Mr. A comes to the outpatient clinic for routine check-ups. He has a laundry list of ailments and a two-page laundry list of medications and supplements he takes for those ailments. He generally comes to visits alone. A caregiver brings him to and from the clinic. About a year ago he added a wheelchair to his routine following an eighth fall and an eighth trip to the emergency room in so many weeks. He is very lucky none of those falls resulted in catastrophic injuries.
“A cat,” he once told me. “I am a cat and I have used my eight lives. Now I will need a wheelchair to preserve the ninth.”
One of his ailments has affected his ability to speak. He can speak but it is garbled and mixed and it takes time for him to form the words and get them out into the world. Sometimes the words are like alphabet soup and he puts them back in the bowl and rearranges them. Then he tries again. Sometimes I write the words down to clarify. He nods yes or no for answers. We work our way through each visit. It takes time. It takes patience. I do not mind.

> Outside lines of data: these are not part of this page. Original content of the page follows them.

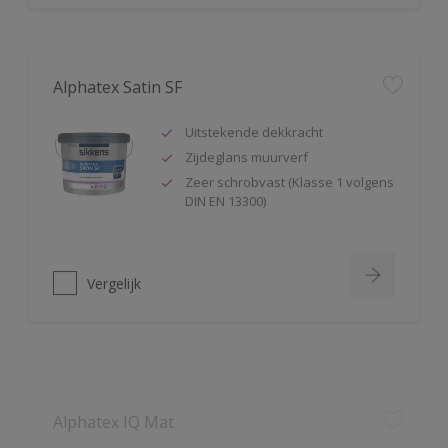
Alphatex Satin SF
Uitstekende dekkracht
Zijdeglans muurverf
Zeer schrobvast (Klasse 1 volgens
DIN EN 13300)
Vergelijk
Alphatex IQ Mat
Zeer hoge duurzaamheid mét
kleurbehoud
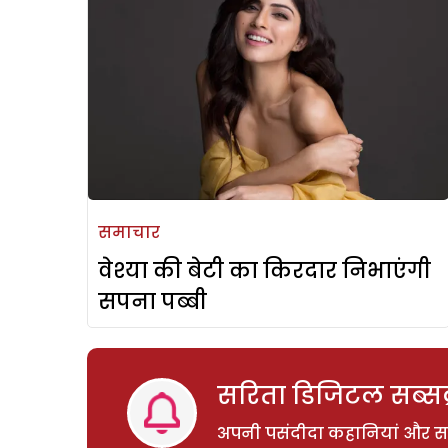
समाचार
वेश्या की बेटी का किरदार निभाएंगी
सपना पब्बी
सरिता डिजिटल सब्सक्
अपनी पसंदीदा कहानियां और साम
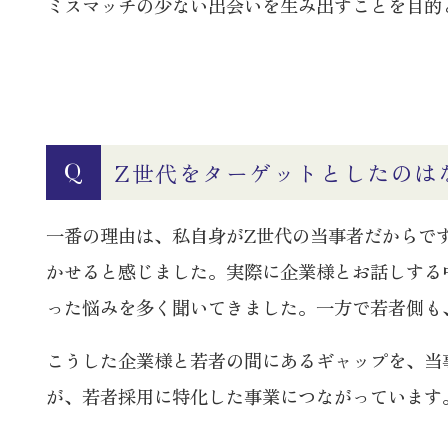
ミスマッチの少ない出会いを生み出すことを目的
Z世代をターゲットとしたのは
Q
一番の理由は、私自身がZ世代の当事者だからで
かせると感じました。実際に企業様とお話しする
った悩みを多く聞いてきました。一方で若者側も
こうした企業様と若者の間にあるギャップを、当
が、若者採用に特化した事業につながっています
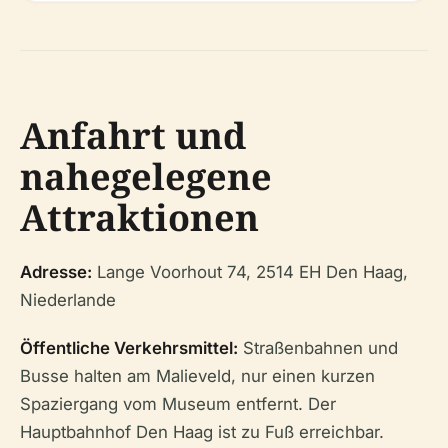
Anfahrt und
nahegelegene
Attraktionen
Adresse:
Lange Voorhout 74, 2514 EH Den Haag,
Niederlande
Öffentliche Verkehrsmittel:
Straßenbahnen und
Busse halten am Malieveld, nur einen kurzen
Spaziergang vom Museum entfernt. Der
Hauptbahnhof Den Haag ist zu Fuß erreichbar.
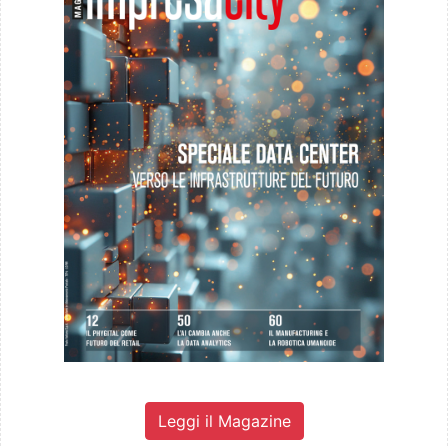
Leggi il Magazine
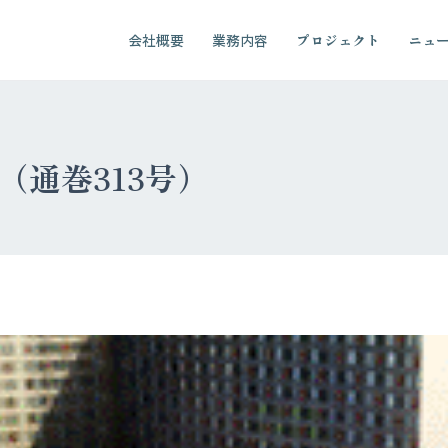
会社概要
業務内容
プロジェクト
ニュ
01（通巻313号）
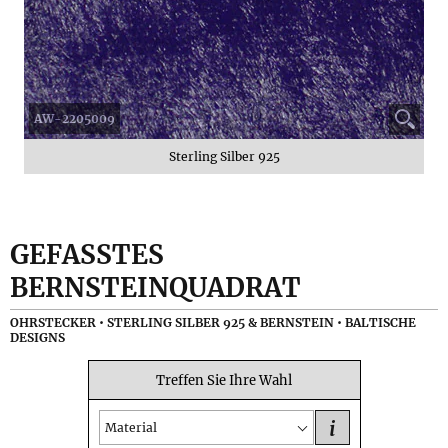
AW-2205009
Sterling Silber 925
GEFASSTES
BERNSTEINQUADRAT
OHRSTECKER • STERLING SILBER 925 & BERNSTEIN • BALTISCHE
DESIGNS
Treffen Sie Ihre Wahl
i
Material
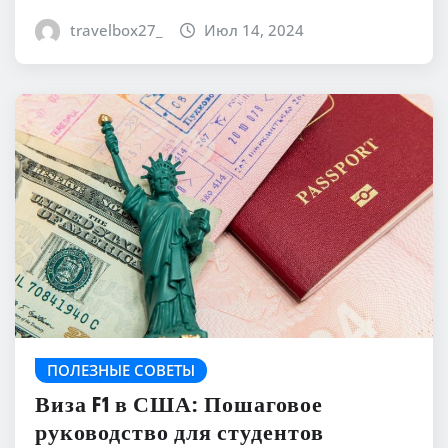
travelbox27_
Июл 14, 2024
ПОЛЕЗНЫЕ СОВЕТЫ
Виза F1 в США: Пошаговое
руководство для студентов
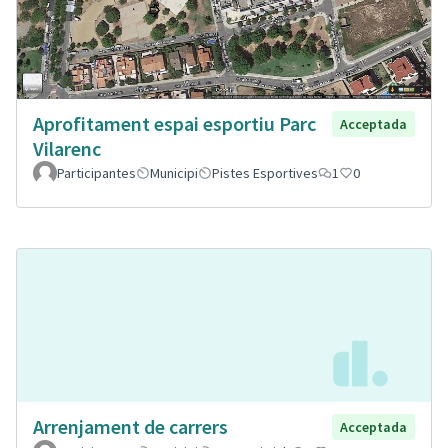
Aprofitament espai esportiu Parc
Acceptada
Vilarenc
Participantes
Municipi
Pistes Esportives
1
0
Arrenjament de carrers
Acceptada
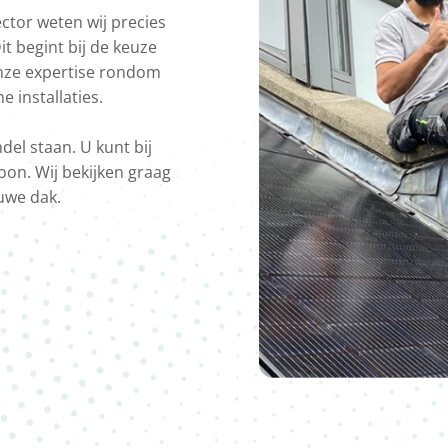
ector weten wij precies
t begint bij de keuze
onze expertise rondom
 installaties.
del staan. U kunt bij
on. Wij bekijken graag
uwe dak.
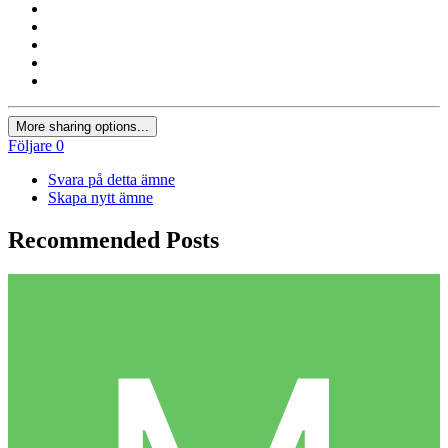
More sharing options...
Följare
0
Svara på detta ämne
Skapa nytt ämne
Recommended Posts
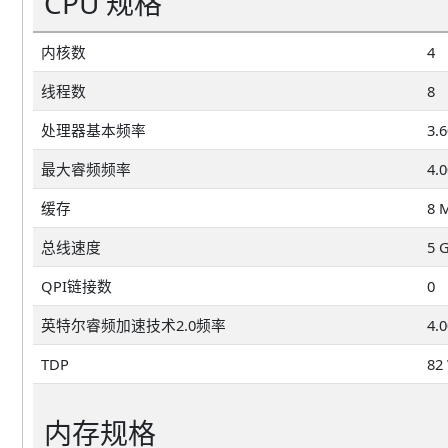
CPU 规格
内核数
4
线程数
8
处理器基本频率
3.
最大睿频频率
4.
缓存
8 
总线速度
5 
QPI链接数
0
英特尔睿频加速技术2.0频率
4.
TDP
82
内存规格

One day he came with his caregiver. And his wife.
In all the years I have been seeing Mr. A in the clinic I had not previously met his wife. We have spoken on the phone numerous times. She manages the two-page laundry list of medications. She makes sure he takes those medications on time. She makes sure he does not get bed sores and checks his skin. She schedules appointments for all his specialists and makes sure he does not miss one. She manages his healthcare with precision. She has been lovely to talk with on the phone. She knows exactly what is happening at all times. Mr. A has remained healthier, more viable, with far fewer complications, than many others would be in his position and I believe a lot of that is due to his wife.
On the day, when they both came into the visit, I introduced myself. We got down to business. There is much to cover in twenty minutes but we usually get through it. I asked Mr. A how he had been feeling after an adjustment we made a month ago. He looked at me and started to speak, one word, then the next, but slowly. Deliberately. His words take time. His wife launched in over the third word and answered the question. Her answer was exactly the information I needed clinically.
I asked Mr. A another question about his appetite to determine if there had been any changes. He started again, word salad this time, then paused to start over. She told me he had not been eating much, some changes in taste, he had lost a few pounds, she was adding a protein supplement every other day. She was clear and accurate.
Mr. A looked down. I felt the first twinges of irritation. Deep breath. Refocus. I looked at Mr. A again and asked about his activity level, had he been able to get out and walk with his walker in the yard? Had he been doing his exercises? He got out one word, “yes.” Then he paused to breathe. And she was off and running again. Telling me about how many steps he was getting, when he napped, how long. I looked at Mr. A. He looked at me. Then I looked at her. She smiled. And so it went with every question I asked and every piece of the day’s conversation.
I felt irritation shift towards frustration towards anger. Let him talk. Let him talk. Let him talk. I wanted to say but did not. I wanted to yell it. I wanted to stand up on my chair and roar it.
Let him talk.
She was giving me all the answers, all the information I needed to make clinical decisions, write orders, and finish the visit efficiently. So much of her life was spent managing his medical ailments and medications. I knew this from talking with him in previous visits and her on the phone. She is his nurse and his caregiver and his wife and his manager all in one. She never has a day off. She has kept him healthy and minimized complications for so many chronic illnesses and done it extremely well.
And here I was wanting to yell at her. Yet I could not. I could not figure out how to tell her it was alright (and good) to let him talk without causing offense or hurt or dishonoring what she has done for him. Let him answer these questions in his own halting, messy, start-over-again-and-again way. Let him muddle through it. Let me muddle through it. That’s what we do.
I know you know all the information. I know you can communicate all of it much more clearly and precisely but sometimes that is not the point. Sometimes the point is to let the mess be the way it is. Embrace the slow and impractical and uncomfortable. Because that is where the connection is. That is where the caring is, for me.
I respect this woman so much for what she has done. I know Mr. A would not be as healthy as he is today without her. In truth, he would most likely not be alive. And for that I am so very grateful for her. But also in truth, there is the other side of the coin. I hope she does not come to the next visit. Because even though it was really efficient and smooth, I missed the mess and the struggle. I missed letting him speak.